All about Gourd and Horse
Studio Gourd (“Hyoutan Koubou” ひょうたん工房) is run by ceramicist and sculptor Akiyama Naoko. Delicately designed stoneware pieces are handcrafted in her studio, located in Stroud at the western edge of the Cotswolds. Aki creates beautiful forms by hand throwing, modelling, casting and building, as well as inlaying. Her pieces are finished with fine translucent glazes together with rich colours to produce this original collection.
Aki originally trained as a sculptor within the classical disciplines in Tokyo, Japan. Among working in other materials as diverse as stone, metal, plaster and resin, she found the honest and refined qualities of clay, which generously involves the direct and tactile process of working by hand to be her chosen medium.
Merging her understanding of form, refined craftsmanship and functional design with the magical process of colours both in clays and glazes, has allowed Aki to share her work with the world who can in turn, through the use of her pieces, share enjoyment, food and drink with one another.
The essence of sharing is what runs through the practice and work of Gourd and Horse.
Stroud is a market town, situated at the meeting point of Five Valleys (Chalford, Nailsworth, Ruscombe, Slad and Painswick), well-known for its historic cloth industry where wool mills line the small rivers and canals along these beautiful valleys.
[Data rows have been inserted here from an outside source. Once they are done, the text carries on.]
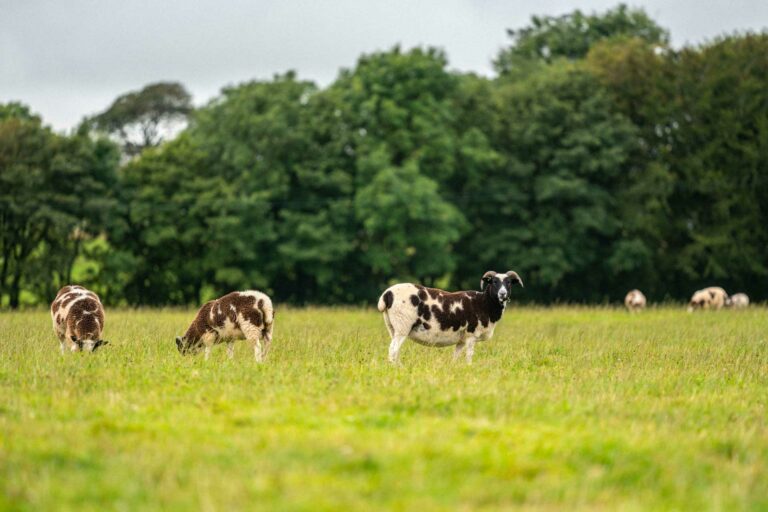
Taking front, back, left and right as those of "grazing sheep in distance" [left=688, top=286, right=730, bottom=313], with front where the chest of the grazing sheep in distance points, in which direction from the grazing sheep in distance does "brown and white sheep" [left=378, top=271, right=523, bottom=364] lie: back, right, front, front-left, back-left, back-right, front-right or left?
left

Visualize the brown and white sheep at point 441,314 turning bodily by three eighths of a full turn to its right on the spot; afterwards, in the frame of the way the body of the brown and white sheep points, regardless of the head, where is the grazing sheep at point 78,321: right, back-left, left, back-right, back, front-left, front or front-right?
front-right

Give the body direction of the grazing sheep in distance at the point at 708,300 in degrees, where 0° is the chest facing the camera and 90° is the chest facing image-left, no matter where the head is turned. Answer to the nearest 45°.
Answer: approximately 90°

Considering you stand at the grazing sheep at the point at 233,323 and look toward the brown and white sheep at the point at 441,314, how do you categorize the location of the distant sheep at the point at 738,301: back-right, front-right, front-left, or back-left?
front-left

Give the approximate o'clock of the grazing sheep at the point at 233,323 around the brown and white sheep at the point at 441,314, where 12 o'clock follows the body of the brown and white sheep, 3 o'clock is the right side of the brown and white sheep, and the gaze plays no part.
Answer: The grazing sheep is roughly at 6 o'clock from the brown and white sheep.

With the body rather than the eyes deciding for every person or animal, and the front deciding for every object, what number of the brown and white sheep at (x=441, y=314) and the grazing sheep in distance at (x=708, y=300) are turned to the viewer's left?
1

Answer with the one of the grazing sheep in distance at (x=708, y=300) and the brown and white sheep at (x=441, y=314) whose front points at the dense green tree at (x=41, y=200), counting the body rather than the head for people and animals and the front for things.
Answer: the grazing sheep in distance

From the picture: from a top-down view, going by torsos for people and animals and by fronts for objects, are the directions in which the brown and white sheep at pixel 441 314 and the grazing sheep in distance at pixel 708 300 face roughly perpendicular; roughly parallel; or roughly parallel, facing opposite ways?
roughly parallel, facing opposite ways

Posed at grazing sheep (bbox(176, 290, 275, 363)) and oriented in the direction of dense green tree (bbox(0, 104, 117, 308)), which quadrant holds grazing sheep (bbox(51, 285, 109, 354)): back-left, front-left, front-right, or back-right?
front-left

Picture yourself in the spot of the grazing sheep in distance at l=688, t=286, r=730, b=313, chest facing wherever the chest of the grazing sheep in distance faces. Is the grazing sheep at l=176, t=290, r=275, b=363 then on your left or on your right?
on your left

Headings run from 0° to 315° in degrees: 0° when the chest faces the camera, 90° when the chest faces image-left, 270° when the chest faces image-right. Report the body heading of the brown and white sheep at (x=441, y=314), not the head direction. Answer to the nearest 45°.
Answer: approximately 270°
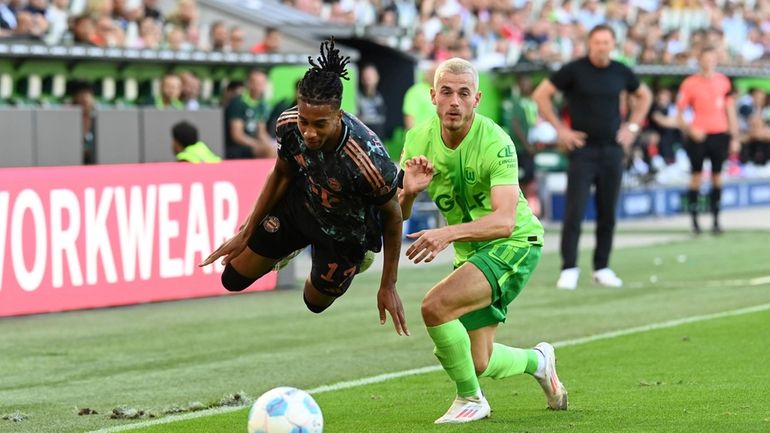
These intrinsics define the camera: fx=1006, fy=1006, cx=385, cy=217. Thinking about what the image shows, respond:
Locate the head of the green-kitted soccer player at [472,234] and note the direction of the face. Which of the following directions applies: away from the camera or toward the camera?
toward the camera

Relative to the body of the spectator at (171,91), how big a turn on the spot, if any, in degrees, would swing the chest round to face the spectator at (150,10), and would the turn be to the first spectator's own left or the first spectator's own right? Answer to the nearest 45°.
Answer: approximately 180°

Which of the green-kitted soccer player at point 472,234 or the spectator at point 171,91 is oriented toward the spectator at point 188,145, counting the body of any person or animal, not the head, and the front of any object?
the spectator at point 171,91

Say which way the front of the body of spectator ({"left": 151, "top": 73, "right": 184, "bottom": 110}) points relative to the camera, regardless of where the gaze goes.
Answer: toward the camera

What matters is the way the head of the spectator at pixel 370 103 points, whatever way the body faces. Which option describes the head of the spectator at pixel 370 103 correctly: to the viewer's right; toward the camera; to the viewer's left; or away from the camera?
toward the camera

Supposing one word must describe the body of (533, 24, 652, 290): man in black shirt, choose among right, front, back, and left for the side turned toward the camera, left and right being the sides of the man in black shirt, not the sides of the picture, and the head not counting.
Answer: front

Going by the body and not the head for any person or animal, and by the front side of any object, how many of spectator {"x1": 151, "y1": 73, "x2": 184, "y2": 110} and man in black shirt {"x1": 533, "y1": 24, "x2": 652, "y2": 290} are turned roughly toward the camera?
2

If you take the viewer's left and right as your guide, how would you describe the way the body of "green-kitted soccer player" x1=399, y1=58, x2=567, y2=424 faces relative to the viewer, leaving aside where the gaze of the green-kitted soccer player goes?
facing the viewer and to the left of the viewer

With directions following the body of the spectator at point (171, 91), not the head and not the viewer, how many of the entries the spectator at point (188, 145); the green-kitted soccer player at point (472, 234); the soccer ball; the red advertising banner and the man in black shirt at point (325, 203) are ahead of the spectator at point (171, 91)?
5

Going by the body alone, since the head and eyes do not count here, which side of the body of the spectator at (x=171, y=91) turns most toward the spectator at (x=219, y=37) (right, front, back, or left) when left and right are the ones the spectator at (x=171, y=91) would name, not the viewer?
back

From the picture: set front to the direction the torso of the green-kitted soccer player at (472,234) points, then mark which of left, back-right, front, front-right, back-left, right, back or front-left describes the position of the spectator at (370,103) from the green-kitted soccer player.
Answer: back-right

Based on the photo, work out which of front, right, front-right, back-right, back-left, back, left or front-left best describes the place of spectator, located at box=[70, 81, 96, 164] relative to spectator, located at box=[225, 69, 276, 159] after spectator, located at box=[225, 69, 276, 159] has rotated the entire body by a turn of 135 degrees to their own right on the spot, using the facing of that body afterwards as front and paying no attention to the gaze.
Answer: front-left

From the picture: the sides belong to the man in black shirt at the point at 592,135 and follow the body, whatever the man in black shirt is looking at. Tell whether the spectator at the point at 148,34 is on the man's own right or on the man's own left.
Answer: on the man's own right

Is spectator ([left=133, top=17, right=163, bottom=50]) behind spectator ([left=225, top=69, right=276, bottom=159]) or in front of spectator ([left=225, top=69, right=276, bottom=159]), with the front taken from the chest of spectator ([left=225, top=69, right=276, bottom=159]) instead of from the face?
behind
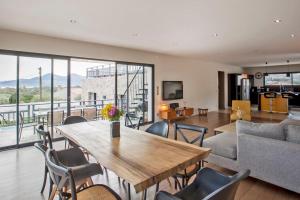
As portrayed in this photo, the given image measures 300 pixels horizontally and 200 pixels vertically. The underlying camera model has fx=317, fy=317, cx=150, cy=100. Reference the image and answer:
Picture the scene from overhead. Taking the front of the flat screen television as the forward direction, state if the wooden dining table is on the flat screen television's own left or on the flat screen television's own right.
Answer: on the flat screen television's own right

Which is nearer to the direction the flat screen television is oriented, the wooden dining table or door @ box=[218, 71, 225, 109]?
the wooden dining table

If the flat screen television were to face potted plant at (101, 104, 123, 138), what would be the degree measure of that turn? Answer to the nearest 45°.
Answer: approximately 45° to its right

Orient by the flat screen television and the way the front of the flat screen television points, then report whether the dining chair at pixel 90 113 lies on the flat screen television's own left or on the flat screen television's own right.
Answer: on the flat screen television's own right

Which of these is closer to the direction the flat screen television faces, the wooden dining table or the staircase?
the wooden dining table

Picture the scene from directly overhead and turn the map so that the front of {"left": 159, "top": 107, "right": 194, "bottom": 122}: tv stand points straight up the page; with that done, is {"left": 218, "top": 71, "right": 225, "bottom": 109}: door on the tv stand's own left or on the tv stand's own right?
on the tv stand's own left

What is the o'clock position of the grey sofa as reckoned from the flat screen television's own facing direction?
The grey sofa is roughly at 1 o'clock from the flat screen television.

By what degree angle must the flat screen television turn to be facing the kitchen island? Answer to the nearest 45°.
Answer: approximately 90° to its left

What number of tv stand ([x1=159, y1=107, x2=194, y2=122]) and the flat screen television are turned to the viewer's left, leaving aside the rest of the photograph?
0

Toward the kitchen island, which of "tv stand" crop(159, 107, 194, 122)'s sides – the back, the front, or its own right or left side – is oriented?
left

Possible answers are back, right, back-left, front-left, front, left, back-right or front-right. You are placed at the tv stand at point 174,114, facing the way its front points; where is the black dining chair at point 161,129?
front-right

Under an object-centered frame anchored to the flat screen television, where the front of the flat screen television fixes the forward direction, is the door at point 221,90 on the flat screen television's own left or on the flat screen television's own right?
on the flat screen television's own left

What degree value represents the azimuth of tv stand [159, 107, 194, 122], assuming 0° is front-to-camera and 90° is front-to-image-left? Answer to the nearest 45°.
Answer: approximately 315°
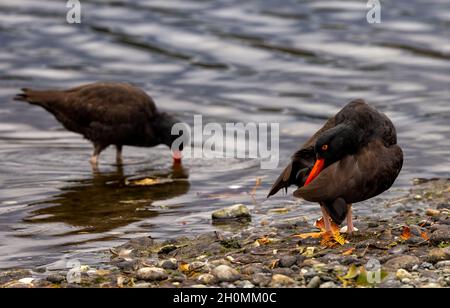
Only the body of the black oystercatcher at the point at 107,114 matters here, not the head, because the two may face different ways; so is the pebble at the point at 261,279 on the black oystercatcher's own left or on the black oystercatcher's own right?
on the black oystercatcher's own right

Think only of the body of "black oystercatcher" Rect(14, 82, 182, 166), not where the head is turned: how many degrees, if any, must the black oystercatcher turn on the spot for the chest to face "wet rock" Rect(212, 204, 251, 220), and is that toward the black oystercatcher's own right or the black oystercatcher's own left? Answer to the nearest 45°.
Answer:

Throughout the seasons, the hills overseeing the small streams and old canals are an ever changing charm, and constantly attract both locals and visitors. If you happen to be in this area, Stroud Saturday Market with its rich local produce cannot be missed.
Tale of Gourd and Horse
Brand name, Gourd and Horse, is inspired in an old Japanese saying; “Hyoutan kara Koma (瓢箪から駒)”, which literally means “A horse pops out of a gourd.” - [i.e. an unexpected surprise is happening to you.] Finding unique forms and functions is one of the characteristic practices of Gourd and Horse. The collection includes, yarn bowls for knitting-bees, air-breeze orchid pots for green-fingers, piggy banks for grown-ups, and a collection of finely designed tableware.